Being outlived
Dying was something to be defied. It was a line from William Trevor that had prompted the thought. In one of his darker tales, he had written of a man entering eternity feet first. The thought of dying had been chilling. I was twenty-eight and came to the conclusion that I should be more vigorous in my efforts at life.
The following year, I had moved from being a curate to being in charge of my own parish, a tiny rural community on the Lecale peninsula in Co Down. A timeless place, it was somewhere that life was not lived at a rush.
A memory remains of a planting of trees. They were tucked into the fold of a hill and provided shelter for sheep from the neighbouring field in the wintertime. They were young trees, when I first met them the diameter of the trunks would have been no more than a few inches. I had stood and looked at them as I walked my dogs one summer’s evening; they seemed almost frail, too weak and immature to face the hardships of this world. But I looked at the rolling drumlin scenery around me, unchanged in generations, and thought that the dangers they would face would be few.

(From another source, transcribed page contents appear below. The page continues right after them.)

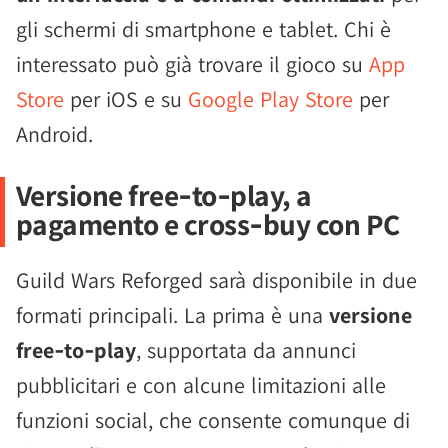
gli schermi di smartphone e tablet. Chi è
interessato può già trovare il gioco su
App
Store
per iOS e su
Google Play Store
per
Android.
Versione free‑to‑play, a
pagamento e cross‑buy con PC
Guild Wars Reforged sarà disponibile in due
formati principali. La prima è una
versione
free‑to‑play
, supportata da annunci
pubblicitari e con alcune limitazioni alle
funzioni social, che consente comunque di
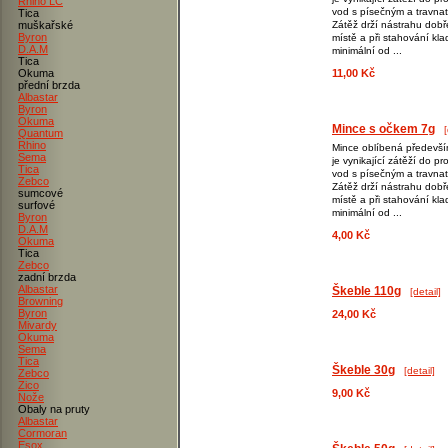
Rhino LC
vod s písečným a travna
Tica
muškařské
Zátěž drží nástrahu dobř
Byron
místě a při stahování kla
D.A.M
minimální od ...
Tica
Okuma
11,00 Kč
přední brzda
Albastar
Byron
Okuma
Mince s očkem 7g
[
Quantum
Rhino
Mince oblíbená především
Sema
je vynikající zátěží do p
Tica
vod s písečným a travna
Zebco
Zátěž drží nástrahu dobř
sumcové
místě a při stahování kla
surfové
minimální od ...
Byron
D.A.M
4,00 Kč
Okuma
Tica
Zebco
zadní brzda
Albastar
Škeble 110g
[detail]
Browning
Byron
24,00 Kč
Mivardy
Okuma
Sema
Tica
Škeble 30g
[detail]
Zebco
Zico
9,00 Kč
Nože
Obaly na pruty
Albastar
Cormoran
Esox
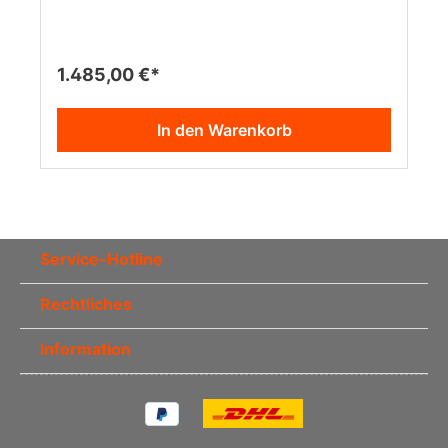
1.485,00 €*
In den Warenkorb
Service-Hotline
Rechtliches
Information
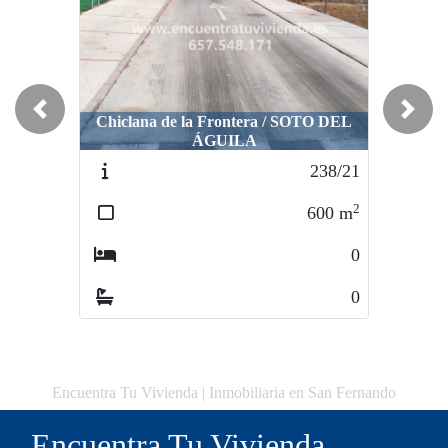
Previous
Next
Chiclana de la Frontera / SOTO DEL
Chiclana de la Frontera / SOTO DEL
ÁGUILA
ÁGUILA
238/21
206/22
2
2
600
m
365
m
0
0
0
0
Encuentra Tu Vivienda | Inmobiliaria en San Fernando
Encuentra Tu Vivienda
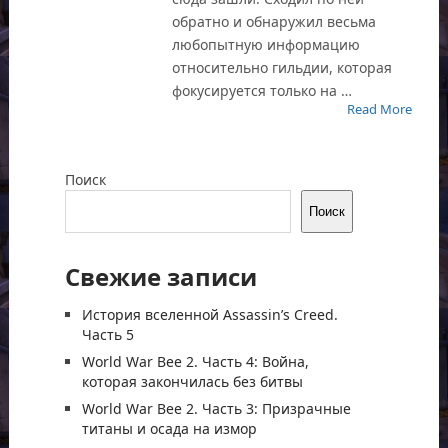
обратно и обнаружил весьма
любопытную информацию
относительно гильдии, которая
фокусируется только на …
Read More
Поиск
Поиск
Свежие записи
История вселенной Assassin’s Creed.
Часть 5
World War Bee 2. Часть 4: Война,
которая закончилась без битвы
World War Bee 2. Часть 3: Призрачные
титаны и осада на измор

Barring some catastrophe, they would sit there under the cover of the hill for decades to come. The trees would be there when I was long gone.
The thought of being outlived by anonymous trees had seemed depressing and I had hurried on.
Picking up a wooden-handled breadknife at lunchtime today, I realised that it had been used by my parents for as long as I could remember, that it had probably been a wedding present, meaning that it was sixty-one years old. Talking to an inanimate object is a silly activity, but I said to the knife, “you are like those trees, you are probably going to outlive me.”
Thirty years ago, the idea of being outlasted by a kitchen implement would have seemed even more depressing than being outlived by a tree, today it seemed an upbeat thought.
One of my aunts came for tea this afternoon, eighty tomorrow, she is the third among the siblings to reach that milestone. On the basis of heredity, I reckon I have perhaps twenty or twenty-five years, a thought that is not one to be defied, but one that encourages a seizing of the day, including, at this moment, finishing reading the final story of William Trevor’s final book.